TaiRa

まぼろしの市街戦のTaiRaのレビュー・感想・評価

まぼろしの市街戦(1967年製作の映画)
5.0
世の中がきな臭くなればなる程、観返したくなるのがこの映画。ちょうど観たいと思っていた時期に再公開。
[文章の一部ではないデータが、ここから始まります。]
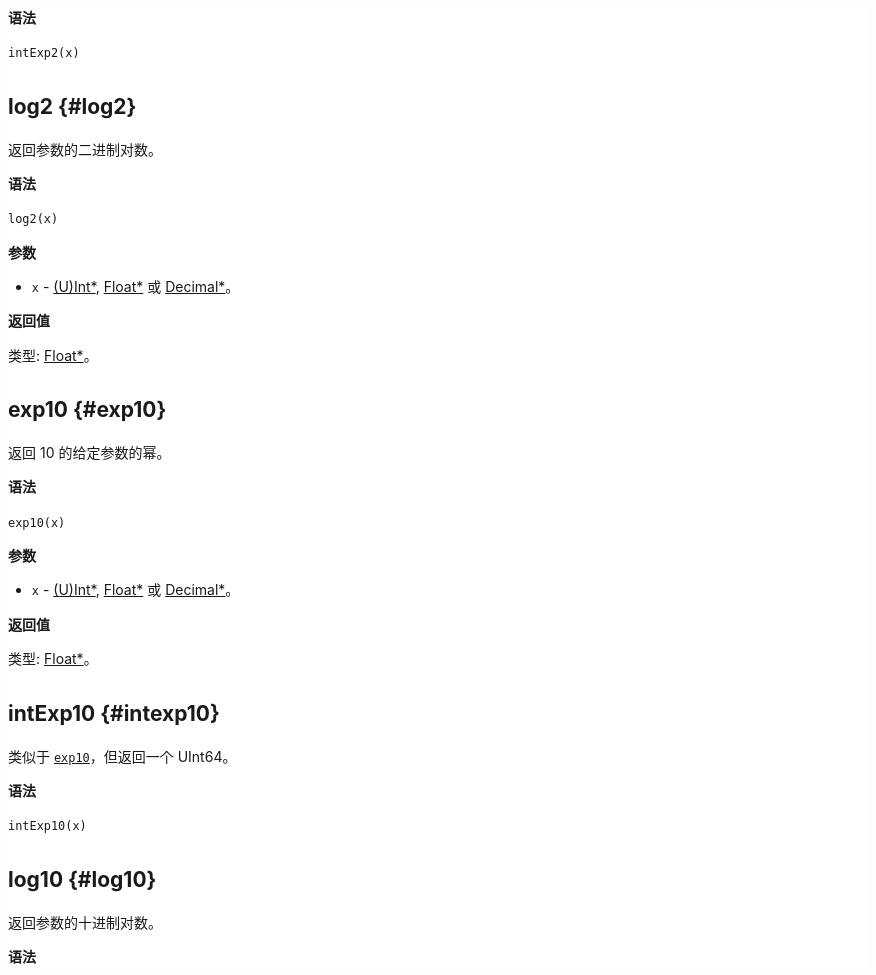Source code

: **语法**

```sql
intExp2(x)
```

## log2 {#log2}

返回参数的二进制对数。

**语法**

```sql
log2(x)
```

**参数**

- `x` - [(U)Int*](../data-types/int-uint.md), [Float*](../data-types/float.md) 或 [Decimal*](../data-types/decimal.md)。

**返回值**

类型: [Float*](../data-types/float.md)。

## exp10 {#exp10}

返回 10 的给定参数的幂。

**语法**

```sql
exp10(x)
```

**参数**

- `x` - [(U)Int*](../data-types/int-uint.md), [Float*](../data-types/float.md) 或 [Decimal*](../data-types/decimal.md)。

**返回值**

类型: [Float*](../data-types/float.md)。

## intExp10 {#intexp10}

类似于 [`exp10`](#exp10)，但返回一个 UInt64。

**语法**

```sql
intExp10(x)
```

## log10 {#log10}

返回参数的十进制对数。

**语法**
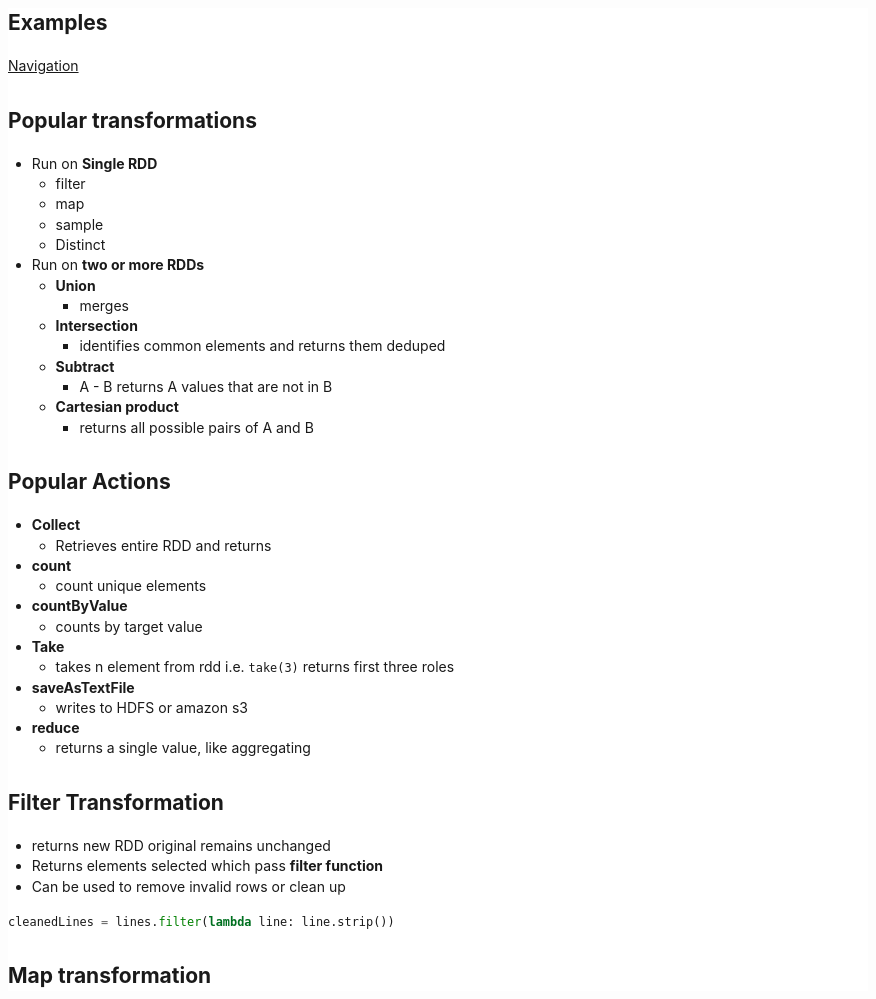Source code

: 
  
## Examples
  
[Navigation](#Navigation)   
  


## Popular transformations
  

- Run on **Single RDD**
	- filter
	- map  
	- sample
	- Distinct
- Run on **two or more RDDs**
	- **Union**
		- merges
	- **Intersection**
		- identifies common elements and returns them deduped
	- **Subtract**
		- A - B returns A values that are not in B
	- **Cartesian product**
		- returns all possible pairs of A and B 

## Popular Actions
    
- **Collect**
	- Retrieves entire RDD and returns 
- **count**
	- count unique elements
- **countByValue**
	- counts by target value
- **Take**
	- takes n element from rdd i.e. `take(3)` returns first three roles
- **saveAsTextFile**
	- writes to HDFS or amazon s3
- **reduce**
	- returns a single value, like aggregating 
  

## Filter Transformation


- returns new RDD original remains unchanged
- Returns elements selected which pass **filter function**    
- Can be used to remove invalid rows or clean up 

```python
cleanedLines = lines.filter(lambda line: line.strip())
```  
  

## Map transformation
第一次世界大戦末期、北フランスの小さな町。町を占拠していたドイツ軍が敗走する。イギリス軍がこの町へ到着した頃に爆発する時限爆弾をセットして。その情報を入手したイギリス軍は「フランス語が喋れる」というだけで伝書鳩係の主人公を偵察&爆弾解除に向かわせる。伝書鳩の専門家に爆弾解除はもちろん出来ない。デタラメな命令を受けて町へやって来た主人公は、まだ町に残っていたドイツ兵に追われる。逃げ込んだ先は精神病院。避難した町の住人からもドイツ軍からも忘れられて病院に閉じこもっていた患者たち。主人公は彼らに「ハートの王様」と勘違いされ歓待される。もぬけの殻になった町は1日だけ精神病患者のモノになった。思い思いの格好に変身した患者たちは自由気ままに遊び回る。主人公は時限爆弾の在り方を見つけ出せるのか。この映画はとにかく楽しい。出て来るのがみんなキチガイだ。ラブ&ピースのキチガイだ。彼らは外の世界へ逃げ出そうとはしない。外の世界こそ狂っているから。町の中を混沌が支配している最中、外の世界ではそれに輪をかけた混沌が蔓延している。戦争に勤しむ輩よりキチガイの方がよっぽどマトモである、という真実を描いた傑作だ。彼らが本当に狂っているかも分からないのが良い。戦争という狂気に対抗する為に狂気を敢えて纏っている様にも見える。佯狂者という考えがロシア正教にあるが、ある意味では彼らは狂人を装った聖者なのかもしれない。ラストで主人が取った行動の様に。戦争も社会も捨てた純粋な人間だけがあの病院にいる。